The full MBA release is below:
MBA’s Kittle Reiterates Opposition to Bankruptcy “Cramdown” Bill
Washington, DC (December 12, 2007) - David G. Kittle, CMB, Chairman-elect of the Mortgage Bankers Association (MBA) today reiterated MBA’s strong opposition to legislation that would increase the cost of mortgages for all borrowers by allowing judges under Chapter 13 bankruptcy proceedings to unilaterally mark down the value of a primary mortgage from its full amount down to the fair market value of the home. Mr. Kittle’s comments came as the House Judiciary Committee was marking up H.R. 3609, the Emergency Home Ownership and Mortgage Equity Protection Act of 2007. The committee passed the bill by a vote of 17-15.
Mr. Kittle issued the following statement:
“We are very disappointed that the committee has approved this partisan legislation.

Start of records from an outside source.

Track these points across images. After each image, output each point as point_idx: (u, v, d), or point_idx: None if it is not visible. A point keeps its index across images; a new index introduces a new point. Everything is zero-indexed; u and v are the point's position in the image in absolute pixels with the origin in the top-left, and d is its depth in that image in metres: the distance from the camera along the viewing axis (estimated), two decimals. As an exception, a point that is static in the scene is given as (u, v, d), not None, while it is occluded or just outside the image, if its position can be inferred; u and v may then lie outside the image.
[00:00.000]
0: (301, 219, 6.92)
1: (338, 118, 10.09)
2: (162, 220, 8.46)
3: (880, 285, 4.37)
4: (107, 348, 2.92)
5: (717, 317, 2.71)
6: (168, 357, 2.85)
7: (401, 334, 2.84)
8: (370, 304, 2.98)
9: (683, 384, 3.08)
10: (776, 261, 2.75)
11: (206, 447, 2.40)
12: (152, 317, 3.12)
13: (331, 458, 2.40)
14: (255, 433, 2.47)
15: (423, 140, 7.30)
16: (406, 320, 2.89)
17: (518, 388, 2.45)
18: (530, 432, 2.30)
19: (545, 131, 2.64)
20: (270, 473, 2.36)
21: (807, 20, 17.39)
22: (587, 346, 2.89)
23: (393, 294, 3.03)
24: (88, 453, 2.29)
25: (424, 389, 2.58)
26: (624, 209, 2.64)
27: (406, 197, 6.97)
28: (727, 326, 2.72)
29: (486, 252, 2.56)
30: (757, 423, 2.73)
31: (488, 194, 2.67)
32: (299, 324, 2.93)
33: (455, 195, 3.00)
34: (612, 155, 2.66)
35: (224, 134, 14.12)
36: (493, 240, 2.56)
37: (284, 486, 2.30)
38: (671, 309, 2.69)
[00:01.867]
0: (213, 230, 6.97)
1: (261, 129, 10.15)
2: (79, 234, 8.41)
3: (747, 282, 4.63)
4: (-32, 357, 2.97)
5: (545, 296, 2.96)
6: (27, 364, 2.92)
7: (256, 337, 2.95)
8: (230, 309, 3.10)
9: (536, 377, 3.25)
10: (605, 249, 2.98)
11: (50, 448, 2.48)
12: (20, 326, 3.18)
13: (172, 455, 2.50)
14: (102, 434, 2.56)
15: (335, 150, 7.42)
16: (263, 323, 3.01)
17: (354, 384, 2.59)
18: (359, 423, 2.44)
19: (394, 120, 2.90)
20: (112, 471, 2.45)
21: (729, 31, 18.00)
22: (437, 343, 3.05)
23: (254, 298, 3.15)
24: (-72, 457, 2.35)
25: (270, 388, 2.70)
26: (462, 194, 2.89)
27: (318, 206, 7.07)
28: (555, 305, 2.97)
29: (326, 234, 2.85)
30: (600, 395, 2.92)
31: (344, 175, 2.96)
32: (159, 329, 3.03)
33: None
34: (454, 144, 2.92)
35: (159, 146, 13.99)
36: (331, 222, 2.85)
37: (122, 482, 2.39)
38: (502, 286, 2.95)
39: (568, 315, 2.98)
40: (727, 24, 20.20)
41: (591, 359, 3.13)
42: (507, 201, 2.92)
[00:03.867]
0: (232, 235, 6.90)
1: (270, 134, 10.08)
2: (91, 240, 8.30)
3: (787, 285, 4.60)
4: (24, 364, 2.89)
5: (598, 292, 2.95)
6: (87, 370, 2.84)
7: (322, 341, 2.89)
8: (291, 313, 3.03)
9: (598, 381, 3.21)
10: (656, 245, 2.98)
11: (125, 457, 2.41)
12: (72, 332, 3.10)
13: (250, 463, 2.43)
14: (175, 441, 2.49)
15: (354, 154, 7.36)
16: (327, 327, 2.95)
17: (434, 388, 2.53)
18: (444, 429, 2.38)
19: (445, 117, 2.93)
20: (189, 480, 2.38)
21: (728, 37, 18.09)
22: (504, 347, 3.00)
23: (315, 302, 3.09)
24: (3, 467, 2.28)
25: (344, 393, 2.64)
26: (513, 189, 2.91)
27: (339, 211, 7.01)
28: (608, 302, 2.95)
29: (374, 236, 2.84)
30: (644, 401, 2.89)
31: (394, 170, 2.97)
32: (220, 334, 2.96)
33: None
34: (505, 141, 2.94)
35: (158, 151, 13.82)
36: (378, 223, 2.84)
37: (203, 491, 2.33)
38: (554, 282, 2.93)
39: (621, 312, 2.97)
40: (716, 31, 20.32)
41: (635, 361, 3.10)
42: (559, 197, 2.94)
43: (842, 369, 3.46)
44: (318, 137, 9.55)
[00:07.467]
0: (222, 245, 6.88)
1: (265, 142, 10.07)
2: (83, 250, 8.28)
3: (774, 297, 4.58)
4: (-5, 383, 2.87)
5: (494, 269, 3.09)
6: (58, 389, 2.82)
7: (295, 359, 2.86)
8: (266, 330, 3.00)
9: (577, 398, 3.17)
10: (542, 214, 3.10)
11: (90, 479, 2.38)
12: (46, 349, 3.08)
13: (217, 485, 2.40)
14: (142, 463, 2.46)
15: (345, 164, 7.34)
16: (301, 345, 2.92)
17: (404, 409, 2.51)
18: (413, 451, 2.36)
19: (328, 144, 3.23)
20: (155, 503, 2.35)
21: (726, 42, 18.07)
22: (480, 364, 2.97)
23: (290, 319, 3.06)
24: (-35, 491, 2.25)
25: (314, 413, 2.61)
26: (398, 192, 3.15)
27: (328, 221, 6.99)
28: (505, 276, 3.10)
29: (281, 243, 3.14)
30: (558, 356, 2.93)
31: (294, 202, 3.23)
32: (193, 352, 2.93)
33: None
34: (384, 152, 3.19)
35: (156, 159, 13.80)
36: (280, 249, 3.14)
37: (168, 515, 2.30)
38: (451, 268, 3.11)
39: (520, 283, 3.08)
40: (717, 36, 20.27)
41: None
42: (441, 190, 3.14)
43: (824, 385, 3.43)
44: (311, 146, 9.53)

We appreciate the committee members’ intent - to do something to help troubled borrowers. But this is not the answer. Giving judges the power to completely rewrite a loan contract between a lender and a borrower brings into question the value of the collateral the loan is made against, which is the cornerstone of our mortgage finance system.

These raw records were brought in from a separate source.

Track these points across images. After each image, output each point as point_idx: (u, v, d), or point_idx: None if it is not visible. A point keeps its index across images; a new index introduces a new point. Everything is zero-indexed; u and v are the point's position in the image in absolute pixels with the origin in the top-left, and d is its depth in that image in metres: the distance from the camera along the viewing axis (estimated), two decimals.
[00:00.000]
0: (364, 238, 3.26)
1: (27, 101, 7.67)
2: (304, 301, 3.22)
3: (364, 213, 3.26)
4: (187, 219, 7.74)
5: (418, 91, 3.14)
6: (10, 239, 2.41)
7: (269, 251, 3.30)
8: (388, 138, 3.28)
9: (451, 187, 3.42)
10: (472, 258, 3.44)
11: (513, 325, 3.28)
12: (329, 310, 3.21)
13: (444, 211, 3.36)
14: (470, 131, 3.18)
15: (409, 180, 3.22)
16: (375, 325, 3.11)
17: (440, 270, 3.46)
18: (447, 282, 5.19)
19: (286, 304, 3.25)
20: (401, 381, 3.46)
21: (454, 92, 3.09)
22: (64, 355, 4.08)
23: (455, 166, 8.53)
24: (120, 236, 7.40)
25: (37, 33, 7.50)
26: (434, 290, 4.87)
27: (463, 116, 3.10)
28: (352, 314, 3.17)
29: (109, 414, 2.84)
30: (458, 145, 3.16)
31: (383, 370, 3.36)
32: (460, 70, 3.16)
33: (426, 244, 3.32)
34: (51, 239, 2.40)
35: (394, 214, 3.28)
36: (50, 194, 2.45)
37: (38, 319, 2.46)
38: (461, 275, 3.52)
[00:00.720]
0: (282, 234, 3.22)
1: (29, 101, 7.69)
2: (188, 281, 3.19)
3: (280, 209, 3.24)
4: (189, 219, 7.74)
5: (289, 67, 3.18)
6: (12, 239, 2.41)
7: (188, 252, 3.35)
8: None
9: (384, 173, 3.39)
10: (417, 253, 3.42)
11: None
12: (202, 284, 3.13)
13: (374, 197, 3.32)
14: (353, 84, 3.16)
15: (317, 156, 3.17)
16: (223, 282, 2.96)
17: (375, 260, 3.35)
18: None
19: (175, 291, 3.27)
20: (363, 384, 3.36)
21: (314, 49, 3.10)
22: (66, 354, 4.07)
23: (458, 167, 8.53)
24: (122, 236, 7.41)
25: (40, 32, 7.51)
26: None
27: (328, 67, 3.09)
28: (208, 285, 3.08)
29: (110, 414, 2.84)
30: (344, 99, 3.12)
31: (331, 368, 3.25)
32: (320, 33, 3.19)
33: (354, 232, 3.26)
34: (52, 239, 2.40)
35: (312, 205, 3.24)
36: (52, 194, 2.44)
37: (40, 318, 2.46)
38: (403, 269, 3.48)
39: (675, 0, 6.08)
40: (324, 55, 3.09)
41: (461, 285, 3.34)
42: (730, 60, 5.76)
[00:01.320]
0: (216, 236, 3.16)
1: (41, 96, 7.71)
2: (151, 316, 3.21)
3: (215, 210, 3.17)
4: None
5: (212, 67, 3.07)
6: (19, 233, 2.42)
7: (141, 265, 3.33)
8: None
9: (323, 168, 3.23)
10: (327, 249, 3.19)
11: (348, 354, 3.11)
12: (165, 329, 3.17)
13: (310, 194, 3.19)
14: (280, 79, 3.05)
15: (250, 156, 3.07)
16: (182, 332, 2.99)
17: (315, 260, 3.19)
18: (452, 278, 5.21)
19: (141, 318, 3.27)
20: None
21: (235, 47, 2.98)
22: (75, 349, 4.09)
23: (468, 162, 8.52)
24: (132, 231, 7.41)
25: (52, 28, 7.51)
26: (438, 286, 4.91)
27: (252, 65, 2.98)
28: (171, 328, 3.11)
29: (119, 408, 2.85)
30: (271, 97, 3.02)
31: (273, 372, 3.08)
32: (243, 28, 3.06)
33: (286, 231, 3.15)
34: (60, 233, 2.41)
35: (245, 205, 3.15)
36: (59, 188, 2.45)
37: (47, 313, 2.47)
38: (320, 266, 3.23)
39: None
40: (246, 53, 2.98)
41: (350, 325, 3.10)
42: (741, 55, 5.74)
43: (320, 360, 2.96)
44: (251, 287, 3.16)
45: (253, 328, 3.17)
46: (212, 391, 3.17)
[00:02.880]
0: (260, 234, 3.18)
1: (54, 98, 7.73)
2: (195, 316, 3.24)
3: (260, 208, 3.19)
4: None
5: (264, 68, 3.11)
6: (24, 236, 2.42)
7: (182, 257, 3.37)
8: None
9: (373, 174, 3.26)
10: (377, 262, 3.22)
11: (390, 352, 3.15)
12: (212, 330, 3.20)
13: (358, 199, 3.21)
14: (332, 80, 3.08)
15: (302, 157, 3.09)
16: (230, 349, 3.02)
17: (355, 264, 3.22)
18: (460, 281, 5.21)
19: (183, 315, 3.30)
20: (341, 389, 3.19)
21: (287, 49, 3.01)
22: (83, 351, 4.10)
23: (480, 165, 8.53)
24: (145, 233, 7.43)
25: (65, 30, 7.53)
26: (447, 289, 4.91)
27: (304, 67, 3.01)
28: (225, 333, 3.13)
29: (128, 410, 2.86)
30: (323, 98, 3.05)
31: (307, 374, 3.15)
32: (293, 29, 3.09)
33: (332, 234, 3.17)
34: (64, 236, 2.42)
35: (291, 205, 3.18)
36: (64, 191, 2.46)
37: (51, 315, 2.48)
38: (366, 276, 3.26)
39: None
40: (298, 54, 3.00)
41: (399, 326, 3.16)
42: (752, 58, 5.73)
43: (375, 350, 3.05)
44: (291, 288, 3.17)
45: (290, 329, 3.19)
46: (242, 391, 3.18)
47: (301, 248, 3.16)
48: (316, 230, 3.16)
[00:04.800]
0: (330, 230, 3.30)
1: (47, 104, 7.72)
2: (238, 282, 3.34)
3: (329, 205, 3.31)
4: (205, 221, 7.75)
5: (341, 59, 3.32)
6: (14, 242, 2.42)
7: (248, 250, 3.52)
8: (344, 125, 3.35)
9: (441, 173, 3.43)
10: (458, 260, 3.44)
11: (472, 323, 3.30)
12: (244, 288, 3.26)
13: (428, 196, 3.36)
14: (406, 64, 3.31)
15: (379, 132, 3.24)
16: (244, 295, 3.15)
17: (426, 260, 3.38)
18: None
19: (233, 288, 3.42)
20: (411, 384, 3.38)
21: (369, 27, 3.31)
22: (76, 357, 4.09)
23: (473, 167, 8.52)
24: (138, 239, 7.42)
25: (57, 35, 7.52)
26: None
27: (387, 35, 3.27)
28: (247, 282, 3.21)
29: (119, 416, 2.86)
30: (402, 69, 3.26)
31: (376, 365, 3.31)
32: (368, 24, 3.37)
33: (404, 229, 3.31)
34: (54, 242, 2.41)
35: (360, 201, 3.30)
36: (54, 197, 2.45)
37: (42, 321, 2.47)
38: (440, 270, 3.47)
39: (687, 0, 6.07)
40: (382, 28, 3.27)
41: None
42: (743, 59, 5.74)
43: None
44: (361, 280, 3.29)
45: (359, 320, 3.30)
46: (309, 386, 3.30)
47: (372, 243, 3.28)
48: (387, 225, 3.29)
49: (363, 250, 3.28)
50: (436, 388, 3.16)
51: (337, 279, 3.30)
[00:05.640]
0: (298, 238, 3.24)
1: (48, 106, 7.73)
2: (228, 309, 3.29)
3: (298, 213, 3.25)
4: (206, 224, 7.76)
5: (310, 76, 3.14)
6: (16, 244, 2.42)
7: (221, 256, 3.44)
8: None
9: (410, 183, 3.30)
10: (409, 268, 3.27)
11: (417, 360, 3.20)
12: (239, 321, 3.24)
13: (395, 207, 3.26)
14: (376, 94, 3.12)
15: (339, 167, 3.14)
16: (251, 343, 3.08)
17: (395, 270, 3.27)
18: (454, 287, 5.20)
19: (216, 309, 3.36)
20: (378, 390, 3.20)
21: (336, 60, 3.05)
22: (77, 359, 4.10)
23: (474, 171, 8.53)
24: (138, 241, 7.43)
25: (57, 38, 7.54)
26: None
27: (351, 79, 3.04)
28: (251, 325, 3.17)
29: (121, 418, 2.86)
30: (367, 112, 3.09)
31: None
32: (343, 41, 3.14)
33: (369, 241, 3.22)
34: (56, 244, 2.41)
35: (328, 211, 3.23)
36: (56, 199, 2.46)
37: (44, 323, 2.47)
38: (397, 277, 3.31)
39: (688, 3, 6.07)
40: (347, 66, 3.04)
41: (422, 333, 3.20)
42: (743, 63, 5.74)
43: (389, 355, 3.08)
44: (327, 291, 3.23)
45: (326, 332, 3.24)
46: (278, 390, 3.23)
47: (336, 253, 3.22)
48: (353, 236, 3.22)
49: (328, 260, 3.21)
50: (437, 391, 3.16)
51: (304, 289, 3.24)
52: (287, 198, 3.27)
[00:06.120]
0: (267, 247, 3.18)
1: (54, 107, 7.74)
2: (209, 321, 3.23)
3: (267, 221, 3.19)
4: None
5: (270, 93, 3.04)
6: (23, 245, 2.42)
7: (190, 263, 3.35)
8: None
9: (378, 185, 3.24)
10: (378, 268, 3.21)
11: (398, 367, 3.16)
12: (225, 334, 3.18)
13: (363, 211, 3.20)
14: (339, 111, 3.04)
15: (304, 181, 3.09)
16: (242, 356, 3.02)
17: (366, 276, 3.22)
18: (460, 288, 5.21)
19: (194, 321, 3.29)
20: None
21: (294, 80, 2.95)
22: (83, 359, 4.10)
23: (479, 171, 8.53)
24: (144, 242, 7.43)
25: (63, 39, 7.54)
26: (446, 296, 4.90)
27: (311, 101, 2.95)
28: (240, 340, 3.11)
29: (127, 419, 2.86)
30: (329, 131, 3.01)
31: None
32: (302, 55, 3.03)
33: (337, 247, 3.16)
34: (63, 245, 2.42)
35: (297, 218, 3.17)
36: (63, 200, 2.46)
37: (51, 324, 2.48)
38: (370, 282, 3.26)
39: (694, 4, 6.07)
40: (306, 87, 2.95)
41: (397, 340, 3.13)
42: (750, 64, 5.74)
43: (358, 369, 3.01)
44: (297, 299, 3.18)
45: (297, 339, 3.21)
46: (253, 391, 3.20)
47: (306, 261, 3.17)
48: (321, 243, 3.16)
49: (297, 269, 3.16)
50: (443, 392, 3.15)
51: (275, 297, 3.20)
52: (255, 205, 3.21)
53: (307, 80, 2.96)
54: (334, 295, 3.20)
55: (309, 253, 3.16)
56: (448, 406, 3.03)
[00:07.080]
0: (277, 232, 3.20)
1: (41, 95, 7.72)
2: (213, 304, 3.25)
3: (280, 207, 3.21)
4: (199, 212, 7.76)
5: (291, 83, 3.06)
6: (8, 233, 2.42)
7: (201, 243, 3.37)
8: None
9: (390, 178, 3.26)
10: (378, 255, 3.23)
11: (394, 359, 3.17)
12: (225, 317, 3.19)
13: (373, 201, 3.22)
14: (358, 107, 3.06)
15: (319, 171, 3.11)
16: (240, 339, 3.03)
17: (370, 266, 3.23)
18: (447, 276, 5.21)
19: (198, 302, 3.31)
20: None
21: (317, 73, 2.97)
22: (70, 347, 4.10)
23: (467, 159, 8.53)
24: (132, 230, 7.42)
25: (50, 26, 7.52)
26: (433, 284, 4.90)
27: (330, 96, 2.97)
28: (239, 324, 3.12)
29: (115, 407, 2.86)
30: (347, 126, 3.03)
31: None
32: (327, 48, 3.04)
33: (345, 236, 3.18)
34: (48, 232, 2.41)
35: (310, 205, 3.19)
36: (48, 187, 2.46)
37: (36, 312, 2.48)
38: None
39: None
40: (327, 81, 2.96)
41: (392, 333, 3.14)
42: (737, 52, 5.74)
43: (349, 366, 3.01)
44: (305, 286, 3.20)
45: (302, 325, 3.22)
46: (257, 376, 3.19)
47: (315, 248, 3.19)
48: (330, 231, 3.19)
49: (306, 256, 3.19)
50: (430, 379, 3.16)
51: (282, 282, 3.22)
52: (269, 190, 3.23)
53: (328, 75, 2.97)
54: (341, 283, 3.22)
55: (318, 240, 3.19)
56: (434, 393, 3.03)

The end result will be a major repricing of risk by lenders. I believe that, if this bill were to pass, it would result in an increase of 1 and ½ to 2 points in the rate that most Americans would pay on their mortgages. If you take a 6% rate and make it 8%, someone with a $300,000 mortgage will have to pay an extra $400 a month, or $4800 a year, which comes out to over $144,000 over the life of a 30 year loan. That is what this bill will do if it becomes law.
There are a number ways that lenders are already acting to help borrowers who are falling behind on their bills, including the framework for expedited loan modifications announced last week by the American Securitization Forum and endorsed by MBA and the HOPE NOW alliance. And we will continue doing more, because nobody wins when a home goes into foreclosure. But to radically alter the bedrock on which our mortgage system is built is a counterproductive overreaction to the current situation.”